GIVEN TASK 1: In the blog post below, reproduce the stretch from "People refuse to" through "heavy on humor.", swapping "mail room" for "post office".
******
Thursday, May 31, 2007

Drinking and Dancing with My Students

If you get the chance, the best way to drink wine is to dip a dirty glass that's been used by dozens of people into a plastic barrel and then have a drunk man in a paper crown serve it. It's delicious. And if you're an American well then it's your lucky day because you get to drink two cups with the King of the Barrel himself.

While the priests did accuse me of being an American spy for all the photos I was taking, they are cool guys, sometimes offering me rides, giving me religious icons for decoration and once even paying my bus fare.

Two months before this picture was taken a man in my village offered to help his son bridenap this girl. Luckily the boy refused.

People refuse to believe I can't dance. They keep telling me to get out there, but when I finally do dance I more than prove my point. Many of the students looked on in horror, but most were to drunk to care.

Practical Jokes

I've written often about the glory of care packages. Today, when I learned I'd received one, I dropped what I was doing and rushed to the mail room. An oddly shaped package from Pojken, Chaitee and Bonny awaited. I excitedly began to open it when I recalled a phone call I had with my Mom a few weeks before. She's spoken with Bonny who had warned that they'd sent me a package that was low on goodies and heavy on humor.

Nervously, I opened it. Inside were a number of delicious food products, but most of the space was filled with giant bamboo wind chimes.

I hate wind chimes. I don't mean I dislike them or that they merely annoy me. I mean I HATE THEM. I hate them with every ounce of my being. And there they were. Great big wind chimes. As if Georgia doesn't have enough problems, now this. So I have to find a place to bury them. Maybe i can burn them in winter to keep warm?

Anyway, it was a good prank. I won't dwell on how they could have filled the space filled with wind chimes with delicious tastes of home. I will have a little chuckle, move on, and plot my revenge.

Theft and Illness in Good Ol' Georgia

Monday morning began normally enough. I reluctantly got out of bed and took a shower. But while shaving in the mirror I noticed a strange bump in the middle of my forehead. I’d noticed my sides ached earlier and pointed it out to my host mother. She said the pain in my side was probably from having the window open the night before. “Breezes cause backaches.”

“What about the lump on my head,” I asked. “Put some vodka on it,” she replied. This is supposedly good for bug bites. The bump didn’t itch, but it was far larger than a mosquito bite. “Is it a spider bite perhaps?” My host mother insists there are no biting spiders in Georgia. Pushing the memories of the numerous varieties I’ve seen in my room and in the kitchen out of my mind, I just nodded knowingly.

Little things like this happen all the time so I didn’t think much of it. But as the day progressed my sides began to ache worse and worse and I’d noticed another lump on my neck. Soon my nose began to swell. So I called the Peace Corps doctor and she told me to come in right away.

At the same time my girlfriend Paige was heading to Tbilisi so we met in Kutaisi to catch the bus to the capital. After being harassed by gypsy women for 10 minutes I got on the bus with Paige. As I walked up the stairs a strange man was standing in my way. He looked nervous and confused and I tried to squeeze past him. As I did he jerked me around by my backpack. I turned to face him, thinking it was some drunk jerk, but found myself facing a downcast man shaking slightly and looking at the floor. He awkwardly pushed past me and shuffled down the aisle and off the bus.
******
GIVEN TASK 2: Copy verbatim the stretch of the records from the line containing "class: Arachnida" through the line containing "family: Lamiaceae".

EXCERPTED RECORDS:
******
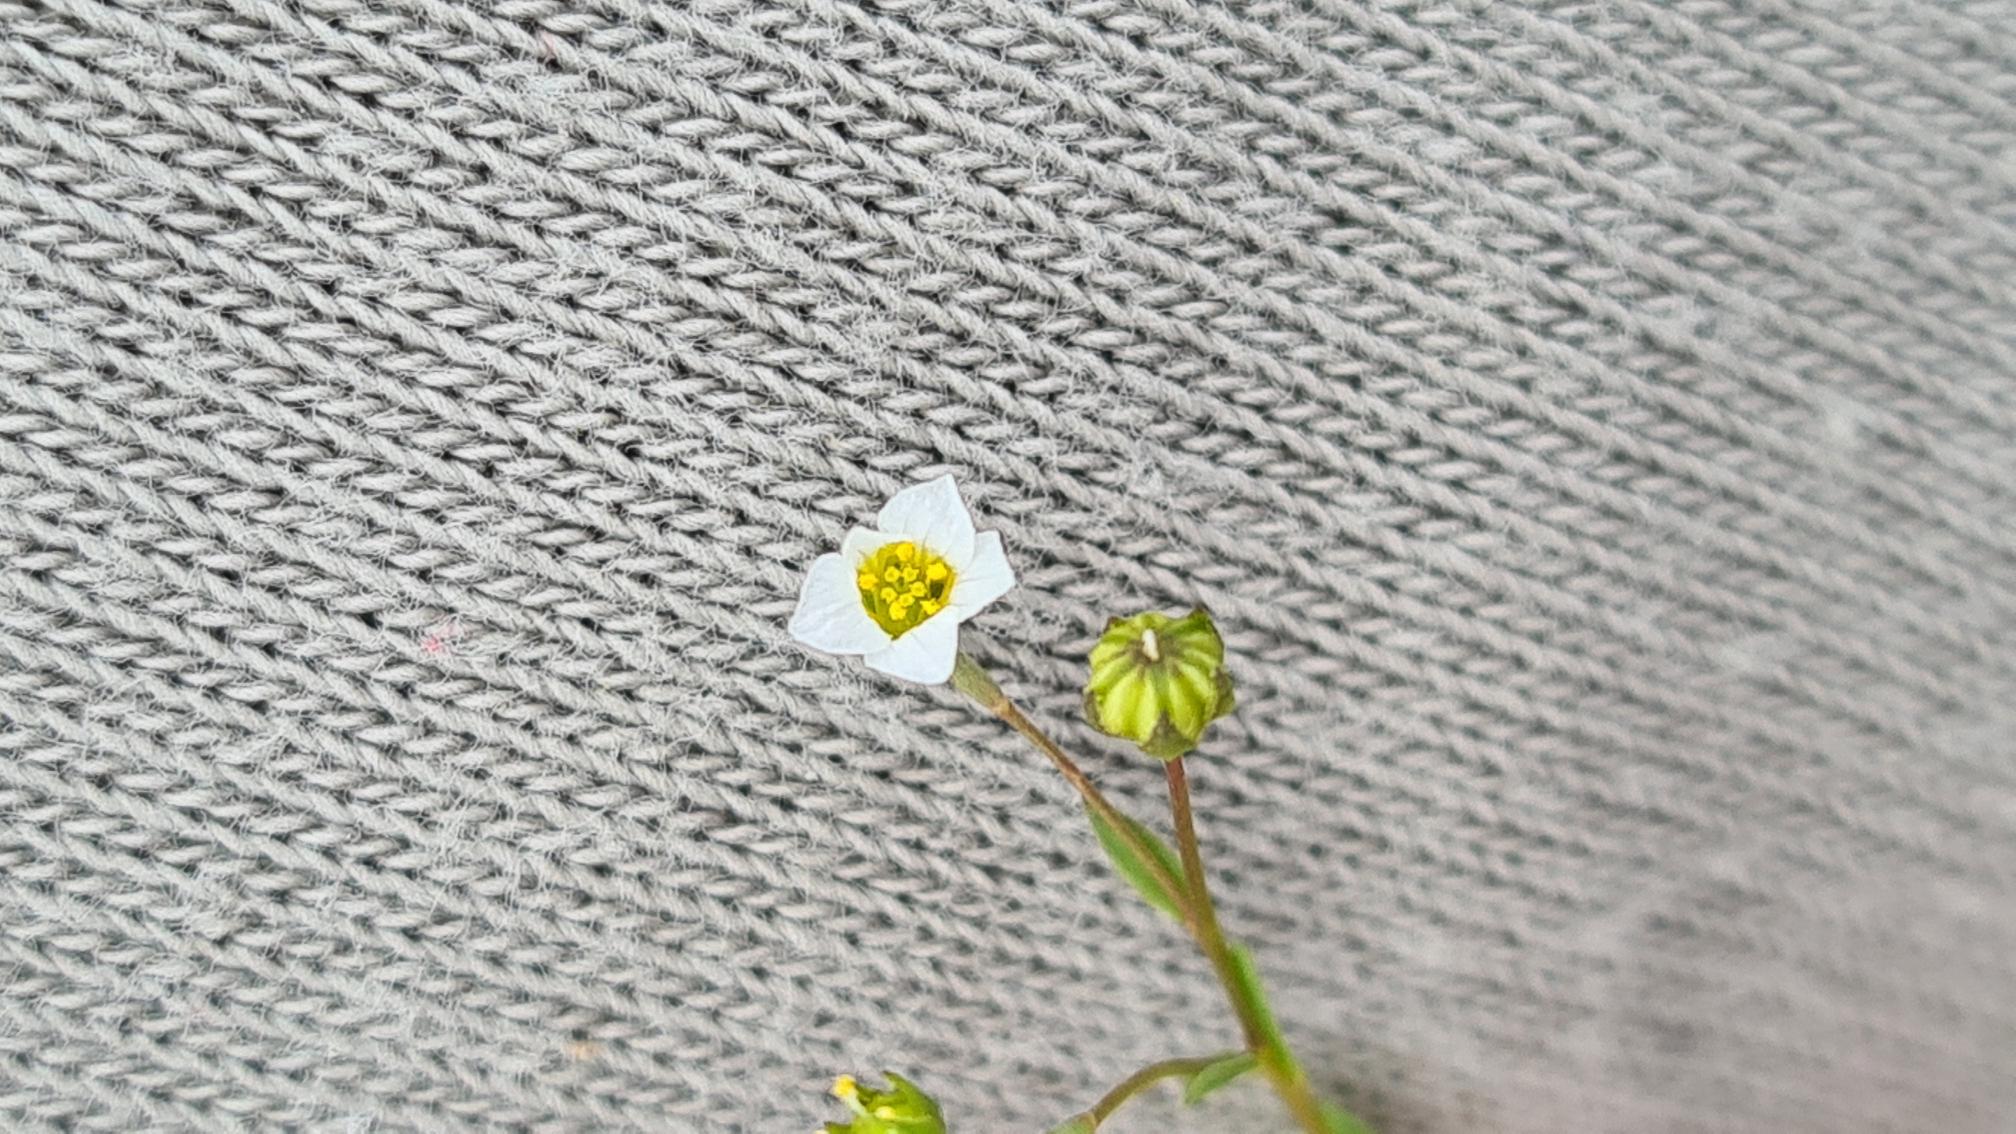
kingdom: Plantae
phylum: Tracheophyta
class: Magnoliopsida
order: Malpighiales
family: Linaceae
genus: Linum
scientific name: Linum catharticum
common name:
******
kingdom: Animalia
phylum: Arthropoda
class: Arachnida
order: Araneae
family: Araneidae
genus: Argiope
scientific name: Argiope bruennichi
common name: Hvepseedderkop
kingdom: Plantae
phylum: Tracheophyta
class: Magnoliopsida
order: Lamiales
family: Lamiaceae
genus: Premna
******
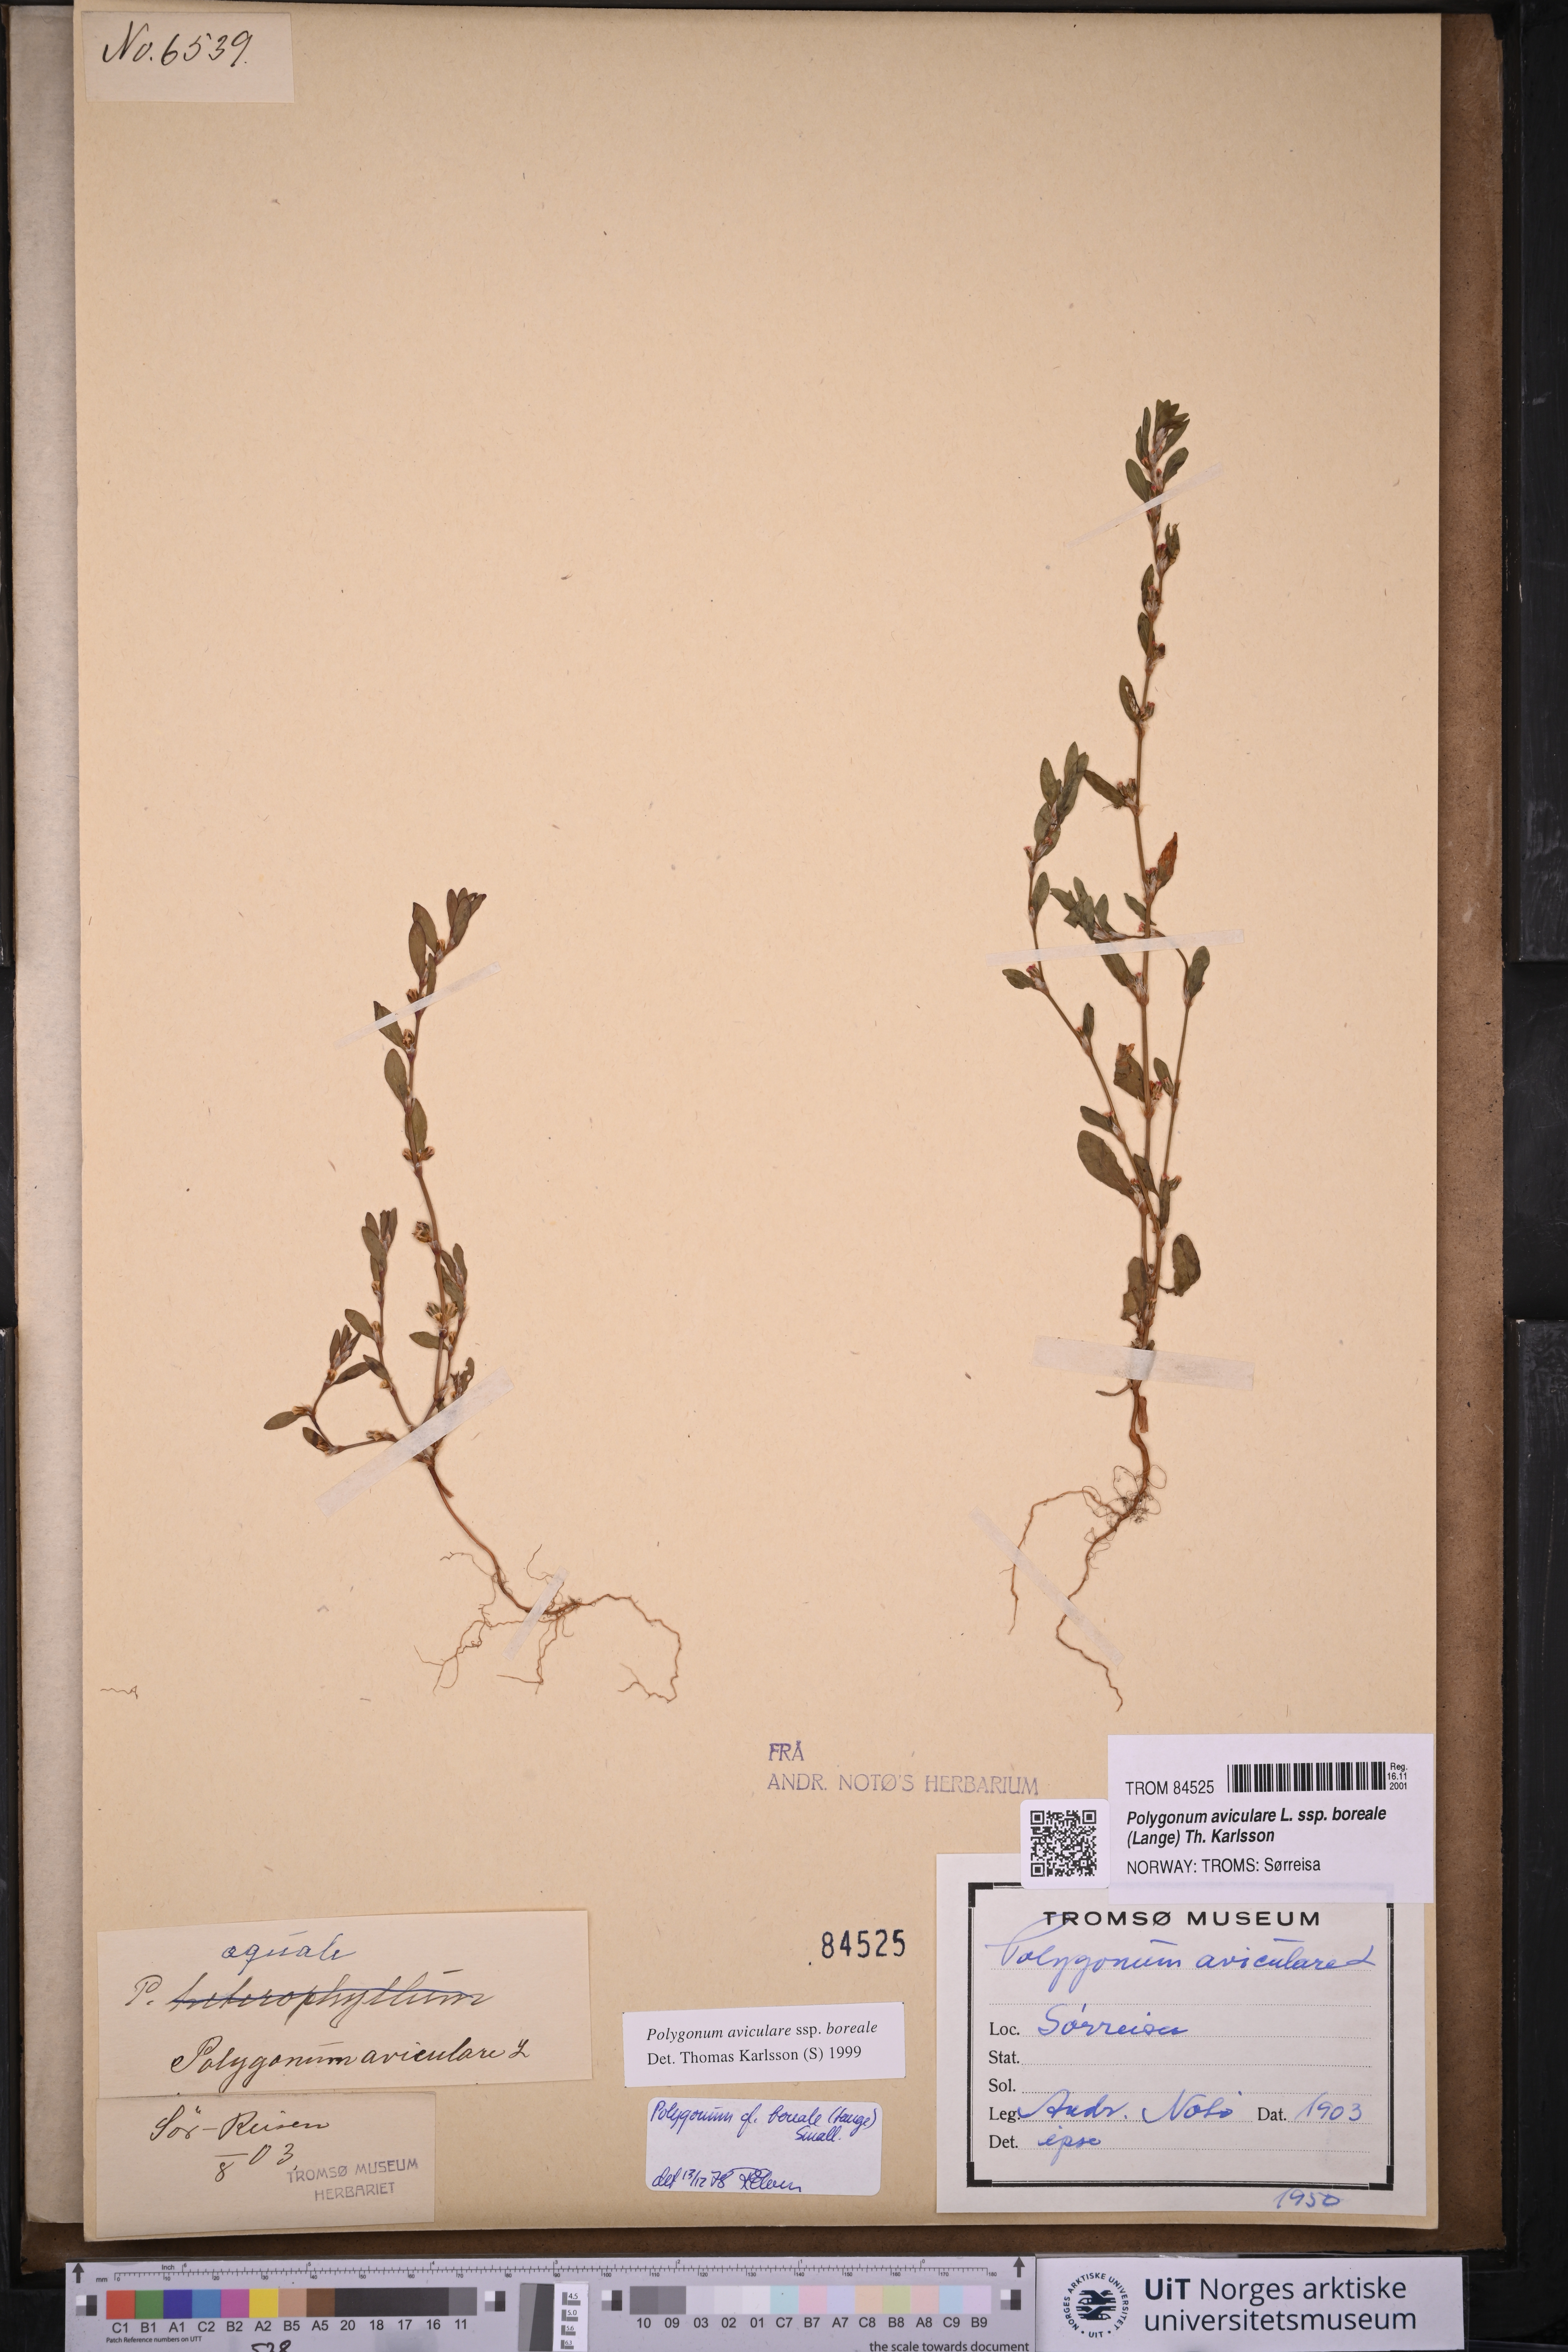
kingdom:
******
FULL SOLUTION 1:
People refuse to believe I can't dance. They keep telling me to get out there, but when I finally do dance I more than prove my point. Many of the students looked on in horror, but most were to drunk to care.

Practical Jokes

I've written often about the glory of care packages. Today, when I learned I'd received one, I dropped what I was doing and rushed to the post office. An oddly shaped package from Pojken, Chaitee and Bonny awaited. I excitedly began to open it when I recalled a phone call I had with my Mom a few weeks before. She's spoken with Bonny who had warned that they'd sent me a package that was low on goodies and heavy on humor.

FULL SOLUTION 2:
class: Arachnida
order: Araneae
family: Araneidae
genus: Argiope
scientific name: Argiope bruennichi
common name: Hvepseedderkop
kingdom: Plantae
phylum: Tracheophyta
class: Magnoliopsida
order: Lamiales
family: Lamiaceae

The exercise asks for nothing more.